Ultimately, the average homeowner is the criminal’s greatest asset. Human nature counts against us in the fight against crime. We’re naturally relaxed in our home environment and tend to drop our guard when things have been safe for a period of time. Similarly, we’re prudent when it comes to spending money – especially when we’re not 100% familiar with what we’re buying. This results in the installation of cheap locks, badly fitted burglar bars and substandard alarm systems. However, this doesn’t mean that buying the most expensive is any guarantee either. Later in this chapter I will arm you with some basic knowledge to work your way around these challenges. 

So how can the average homeowner protect and improve the integrity of each layer of security to place a ring of steel around their loved ones and possessions?

Good residential security requires the following:

• Knowledge of what resources are available to you and how to use them.

• Solid walls or gates that deter entry but offer practical daily living.

• Locks that are suitable for their intended purpose and properly fitted.

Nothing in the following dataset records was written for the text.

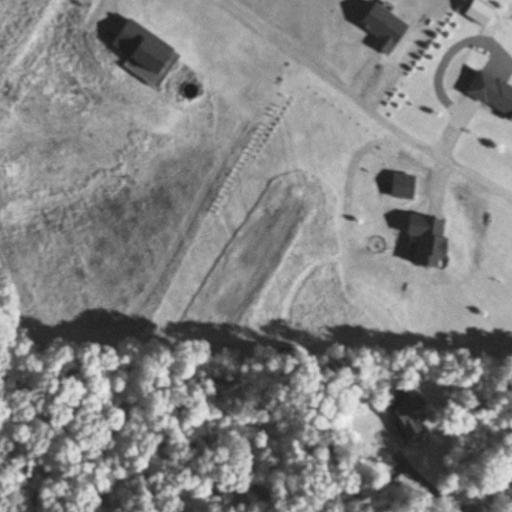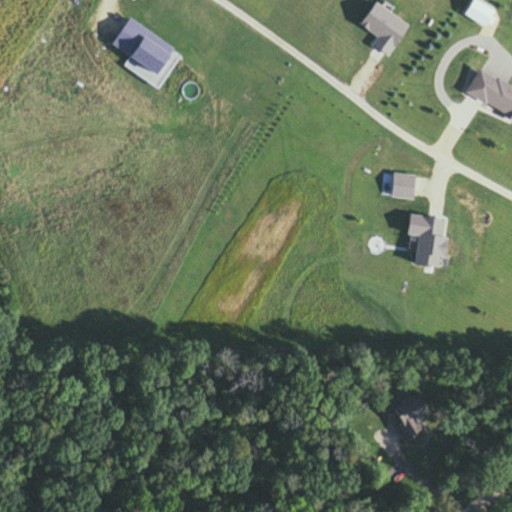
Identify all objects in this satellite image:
building: (488, 94)
building: (490, 96)
road: (391, 129)
building: (403, 416)
building: (404, 419)
road: (417, 476)
road: (491, 492)
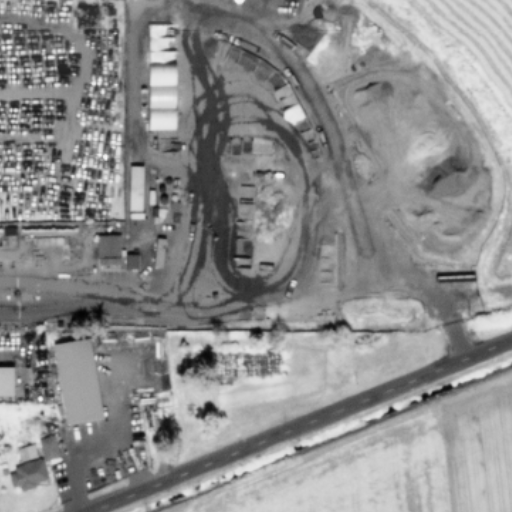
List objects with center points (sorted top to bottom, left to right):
building: (160, 95)
crop: (295, 180)
building: (133, 187)
building: (107, 248)
building: (129, 260)
road: (98, 300)
road: (7, 353)
building: (5, 380)
building: (76, 380)
road: (298, 424)
building: (47, 446)
building: (25, 451)
crop: (404, 466)
building: (26, 474)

• Appropriate and attractive burglar bars that are fitted the hard way – the only way.

• Solid doors where necessary.

• Gates that are practical, maintained and sturdy.

• Alarm systems that are fitted to nothing less than South African Intruder Detection Services Association (SAIDSA) standard and serviced and tested regularly.

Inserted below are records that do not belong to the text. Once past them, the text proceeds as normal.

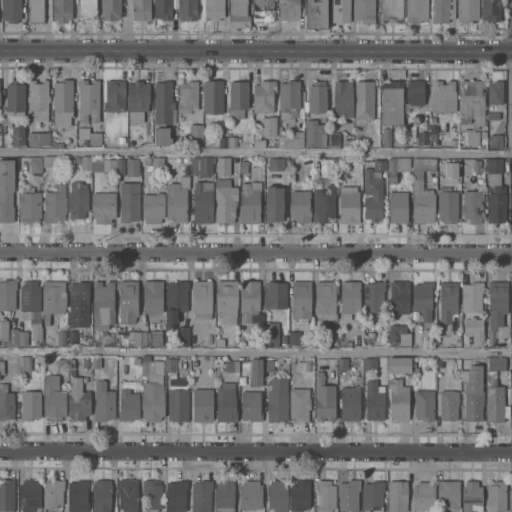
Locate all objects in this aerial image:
building: (87, 8)
building: (140, 8)
building: (162, 8)
building: (214, 8)
building: (290, 8)
building: (391, 8)
building: (416, 8)
building: (11, 9)
building: (62, 9)
building: (111, 9)
building: (140, 9)
building: (162, 9)
building: (186, 9)
building: (213, 9)
building: (264, 9)
building: (288, 9)
building: (391, 9)
building: (416, 9)
building: (439, 9)
building: (467, 9)
building: (490, 9)
building: (11, 10)
building: (35, 10)
building: (35, 10)
building: (61, 10)
building: (86, 10)
building: (111, 10)
building: (186, 10)
building: (262, 10)
building: (340, 10)
building: (365, 10)
building: (467, 10)
building: (489, 10)
building: (340, 11)
building: (363, 11)
building: (441, 11)
building: (238, 13)
building: (315, 13)
building: (316, 13)
building: (237, 14)
road: (511, 42)
road: (255, 49)
building: (414, 91)
building: (414, 91)
building: (495, 91)
building: (494, 92)
building: (114, 94)
building: (188, 94)
building: (264, 94)
building: (15, 95)
building: (213, 95)
building: (443, 95)
building: (62, 96)
building: (114, 96)
building: (187, 96)
building: (211, 96)
building: (288, 96)
building: (289, 96)
building: (316, 96)
building: (442, 96)
building: (14, 97)
building: (38, 97)
building: (38, 97)
building: (237, 97)
building: (263, 97)
building: (316, 97)
building: (343, 97)
building: (88, 98)
building: (237, 98)
building: (342, 98)
building: (88, 99)
building: (138, 99)
building: (364, 99)
building: (63, 100)
building: (137, 100)
building: (363, 100)
building: (391, 101)
building: (471, 101)
building: (163, 102)
building: (391, 102)
building: (471, 102)
building: (162, 103)
building: (492, 114)
building: (433, 118)
building: (267, 124)
building: (195, 130)
building: (198, 130)
building: (314, 132)
building: (17, 134)
building: (89, 134)
building: (315, 134)
building: (162, 135)
building: (433, 135)
building: (472, 135)
building: (17, 136)
building: (88, 136)
building: (161, 136)
building: (423, 136)
building: (38, 137)
building: (385, 137)
building: (472, 137)
building: (37, 138)
building: (335, 138)
building: (65, 139)
building: (121, 139)
building: (290, 139)
building: (495, 139)
building: (221, 140)
building: (231, 140)
building: (290, 140)
building: (333, 140)
building: (453, 140)
building: (226, 141)
building: (274, 141)
building: (347, 141)
building: (495, 141)
building: (259, 142)
road: (256, 154)
building: (49, 159)
building: (77, 159)
building: (70, 160)
building: (333, 160)
building: (86, 161)
building: (40, 162)
building: (155, 162)
building: (157, 162)
building: (423, 162)
building: (201, 163)
building: (35, 164)
building: (104, 164)
building: (222, 164)
building: (275, 164)
building: (276, 164)
building: (379, 164)
building: (132, 165)
building: (201, 165)
building: (222, 165)
building: (475, 165)
building: (493, 165)
building: (494, 165)
building: (242, 166)
building: (243, 166)
building: (396, 166)
building: (476, 166)
building: (120, 167)
building: (396, 167)
building: (123, 168)
building: (324, 169)
building: (453, 178)
building: (474, 181)
building: (6, 188)
building: (6, 190)
building: (372, 190)
building: (372, 194)
building: (77, 198)
building: (225, 199)
building: (421, 199)
building: (77, 200)
building: (129, 200)
building: (176, 200)
building: (202, 200)
building: (129, 201)
building: (224, 201)
building: (250, 201)
building: (54, 202)
building: (175, 202)
building: (202, 202)
building: (249, 202)
building: (274, 202)
building: (324, 202)
building: (54, 203)
building: (348, 203)
building: (447, 203)
building: (496, 203)
building: (29, 204)
building: (273, 204)
building: (298, 204)
building: (300, 204)
building: (348, 204)
building: (447, 204)
building: (496, 204)
building: (103, 205)
building: (322, 205)
building: (398, 205)
building: (472, 205)
building: (29, 206)
building: (153, 206)
building: (397, 206)
building: (471, 206)
building: (102, 207)
building: (152, 208)
road: (256, 252)
building: (7, 293)
building: (7, 294)
building: (275, 294)
building: (29, 295)
building: (30, 295)
building: (152, 295)
building: (275, 295)
building: (373, 295)
building: (399, 295)
building: (471, 295)
building: (53, 296)
building: (152, 296)
building: (201, 296)
building: (373, 296)
building: (53, 297)
building: (202, 297)
building: (350, 297)
building: (350, 297)
building: (399, 297)
building: (422, 297)
building: (471, 297)
building: (176, 298)
building: (226, 298)
building: (248, 298)
building: (325, 298)
building: (127, 299)
building: (300, 299)
building: (300, 299)
building: (248, 300)
building: (324, 300)
building: (422, 300)
building: (127, 301)
building: (78, 302)
building: (103, 302)
building: (226, 302)
building: (447, 302)
building: (78, 304)
building: (103, 304)
building: (447, 304)
building: (497, 306)
building: (496, 308)
building: (176, 310)
building: (35, 327)
building: (474, 327)
building: (473, 328)
building: (3, 329)
building: (8, 332)
building: (399, 333)
building: (270, 334)
building: (72, 335)
building: (182, 335)
building: (22, 336)
building: (155, 336)
building: (270, 336)
building: (61, 337)
building: (71, 337)
building: (134, 337)
building: (145, 337)
building: (294, 337)
building: (398, 337)
building: (17, 338)
building: (145, 338)
building: (291, 338)
building: (218, 342)
building: (347, 342)
road: (256, 351)
building: (136, 358)
building: (291, 359)
building: (86, 361)
building: (96, 361)
building: (24, 362)
building: (342, 362)
building: (61, 363)
building: (171, 363)
building: (271, 363)
building: (304, 363)
building: (368, 363)
building: (369, 363)
building: (399, 363)
building: (495, 363)
building: (497, 363)
building: (169, 364)
building: (231, 364)
building: (397, 364)
building: (268, 365)
building: (303, 365)
building: (1, 366)
building: (147, 366)
building: (230, 366)
building: (415, 368)
building: (255, 370)
building: (255, 372)
building: (457, 374)
building: (473, 392)
building: (473, 392)
building: (53, 397)
building: (53, 397)
building: (324, 397)
building: (77, 398)
building: (323, 398)
building: (398, 398)
building: (77, 399)
building: (277, 399)
building: (277, 399)
building: (374, 399)
building: (103, 400)
building: (152, 400)
building: (374, 400)
building: (397, 400)
building: (6, 401)
building: (103, 401)
building: (152, 401)
building: (128, 402)
building: (225, 402)
building: (299, 402)
building: (350, 402)
building: (494, 402)
building: (6, 403)
building: (177, 403)
building: (202, 403)
building: (349, 403)
building: (424, 403)
building: (448, 403)
building: (494, 403)
building: (30, 404)
building: (30, 404)
building: (128, 404)
building: (226, 404)
building: (250, 404)
building: (298, 404)
building: (423, 404)
building: (177, 405)
building: (201, 405)
building: (448, 405)
building: (250, 406)
road: (256, 451)
building: (448, 493)
building: (29, 494)
building: (52, 494)
building: (52, 494)
building: (127, 494)
building: (151, 494)
building: (151, 494)
building: (176, 494)
building: (250, 494)
building: (299, 494)
building: (325, 494)
building: (348, 494)
building: (447, 494)
building: (496, 494)
building: (6, 495)
building: (6, 495)
building: (29, 495)
building: (77, 495)
building: (101, 495)
building: (101, 495)
building: (127, 495)
building: (200, 495)
building: (224, 495)
building: (250, 495)
building: (277, 495)
building: (325, 495)
building: (347, 495)
building: (372, 495)
building: (372, 495)
building: (397, 495)
building: (423, 495)
building: (423, 495)
building: (77, 496)
building: (175, 496)
building: (200, 496)
building: (224, 496)
building: (277, 496)
building: (299, 496)
building: (396, 496)
building: (471, 496)
building: (471, 496)
building: (495, 496)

• Outdoor lighting that is attractive and functional.

• Environmental security within your garden (proper trimming and vegetation selection).

• As much knowledge about your area and crime in your area as possible.

• A relationship with your neighbours in which you at least know them by name and how to contact them. 

 

In this chapter we will deal with the individual layers of security and how you can test and improve each one to ensure that you have maximum protection within each layer. By strengthening each layer you will effectively create a greater deterrent to opportunistic criminals while also attacking the average criminal’s main enemy – time! 

You will discover that strengthening each layer of security is more about planning and preparation than actual work and even more pleasantly you’ll find that it’s not a tremendously expensive exercise.

Consider how difficult a criminal’s life would become if each person in your road strengthened their layers, each layer overlapping the next. Rounded off with a good patrolling eye you would have a road that offered very little to a criminal apart from hard targets and the high risk of being caught. 

This chapter is divided into two sections. In the first section we’ll discuss ‘the human factor’ – how human resources such as the police and residential patrols play a role in our home security. In the second section we’ll discuss ‘the hardware factor’ – the physical components of home security such as gates, locks and burglar bars.